If you want to build great consumer experiences, make customer service your company’s priority, write Thomas A Stewart and Patricia O’Connell for Strategy+Business.
The service industry is responsible for approximately 68% of private sector gross domestic product worldwide, according to Stewart and O’Connell. But despite the industry’s predominance, most service companies still use operating models designed for the manufacturing industry, where the focus is on the quantity and quality of goods produced rather than interactions with customers.
Is it time to do away with this “industrial legacy” and embrace service design?
WHAT IS SERVICE DESIGN?
When an individual chooses to interact with your company he or she embarks on a journey; it is your responsibility to make that journey a positive experience. There are seven stages of your customer journey: need, planning, anticipation, embarkation, the event itself, disembarkation and memory. You must carefully design the customer experience, treating each stage as an opportunity to engage with your customers.
“At its heart, service design is the bridge between strategy and customer experience,” write Stewart and O’Connell. Your aim is to build a coherent system that ensures you provide consistently high quality service to your customers while simultaneously advancing towards your strategic goals.
PREPARING TO REDESIGN YOUR COMPANY
Your aim is to design your customer experience so that your strategic goals, your customers’ wants and needs and the interaction between your company and your customers are aligned. Before you start to redesign your company you must evaluate ten key elements of the customer experience:
1) Empathy. Put yourself in your customers’ shoes. How do they experience your service?
2) Expectation. Are you managing your customers’ expectations so that they know what they will be getting and what they won’t be getting before any interaction takes place?
3) Emotion. What emotions are your customers bringing to the table? How can you ensure your customers end their journey feeling satisfied?
4) Elegance. Is the experience you are offering simple and complete? Your customers must get exactly what they expected to get before their journey began – no more, no less.
5) Engagement. Are the lines of communication open at every point of contact? Engaging with your customers will help you to gain a deep understanding of your customer experience and how you can improve it.
6) Execution. Are you delivering what you have promised?
7) Engineering. Neither you nor the customer should exert more effort than is absolutely necessary. Achieve technical excellence in order to eliminate all waste.
8) Economics. Provide value for money for your customers while ensuring you make the profit you expect.
9) Experimentation.

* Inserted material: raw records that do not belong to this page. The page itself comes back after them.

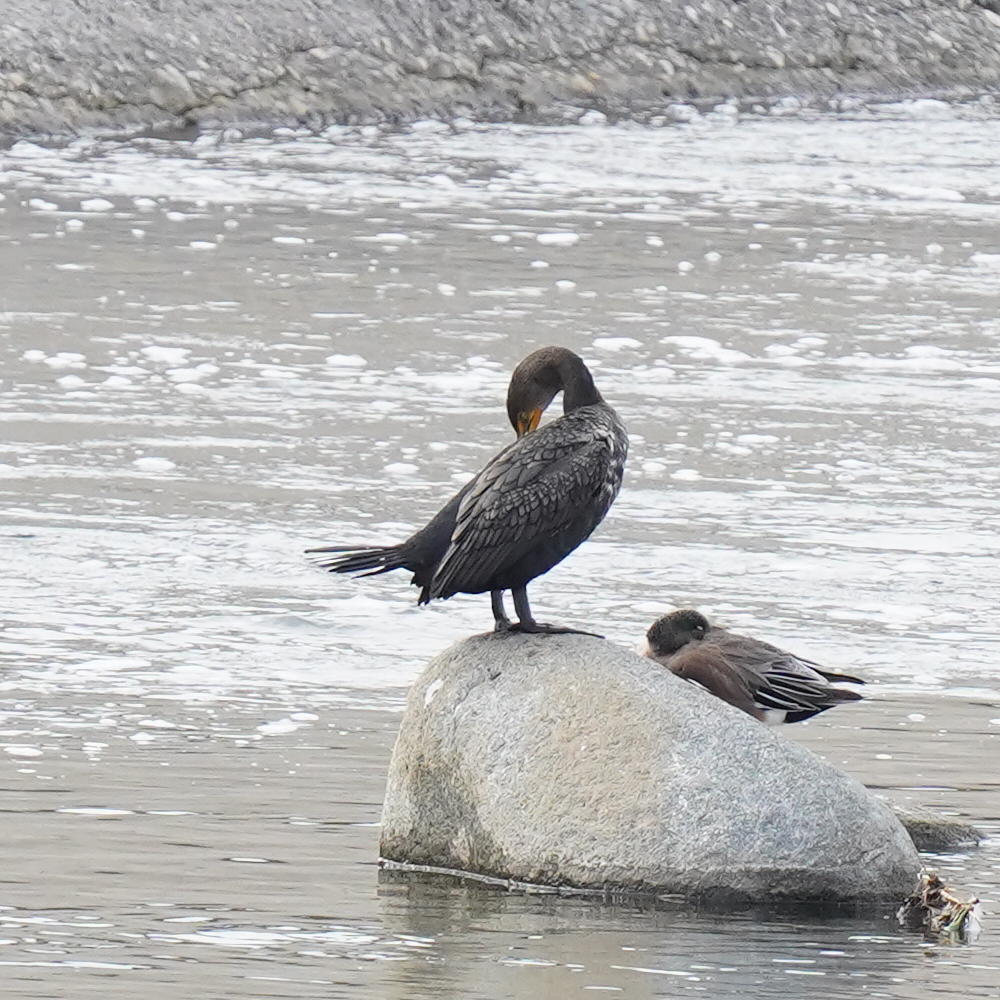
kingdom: Animalia
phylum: Chordata
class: Aves
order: Suliformes
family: Phalacrocoracidae
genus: Phalacrocorax
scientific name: Phalacrocorax auritus
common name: Double-crested cormorant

Create a culture of innovation and make it easy to implement new offerings.
10) Equivalence. There is no point in making your customers happy if you are not advancing your strategic goals. You, your partners and your customers should all be satisfied.
REDESIGNING YOUR COMPANY
Once you have evaluated your customer experience you can start to redesign your company to provide the best possible customer experience. Your company is unique but good service design follows five basic principles:
1) Find the right customer for you. Decide what you want to offer your customers and target customers who are looking for what you are offering.
2) Meet your customers’ expectations. If you are doing your job properly your customers should never be surprised by their experience; they should walk away happy that they have been given everything they paid for.
3) Make it easy. If your company’s service design is solid the entire experience should be easy for both your staff and your customers.
4) Be coherent. Your customer experience must be consistent across your whole business. For example, it is no good perfecting the customer experience in your store but neglecting to address how customers experience your website.
5) Create an innovation process. Innovation is not just important to the creation of products, but it is also key to ensuring you provide the best possible service for your customers. Make sure that you put a process in place that allows you both to anticipate your customers’ needs – whether through staff insight or customer feedback – and create and implement innovative ways of addressing those needs.
THE DEVIL IS IN THE DETAIL
“Service needs to be laid into the company’s keel, the way performance is built into a BMW or intuitiveness is designed into an iPad,” write Stewart and O’Connell. So don’t leave your customer experience to chance or take a piecemeal approach to change: be bold and redesign your entire company to ensure that service is at the heart of everything you do.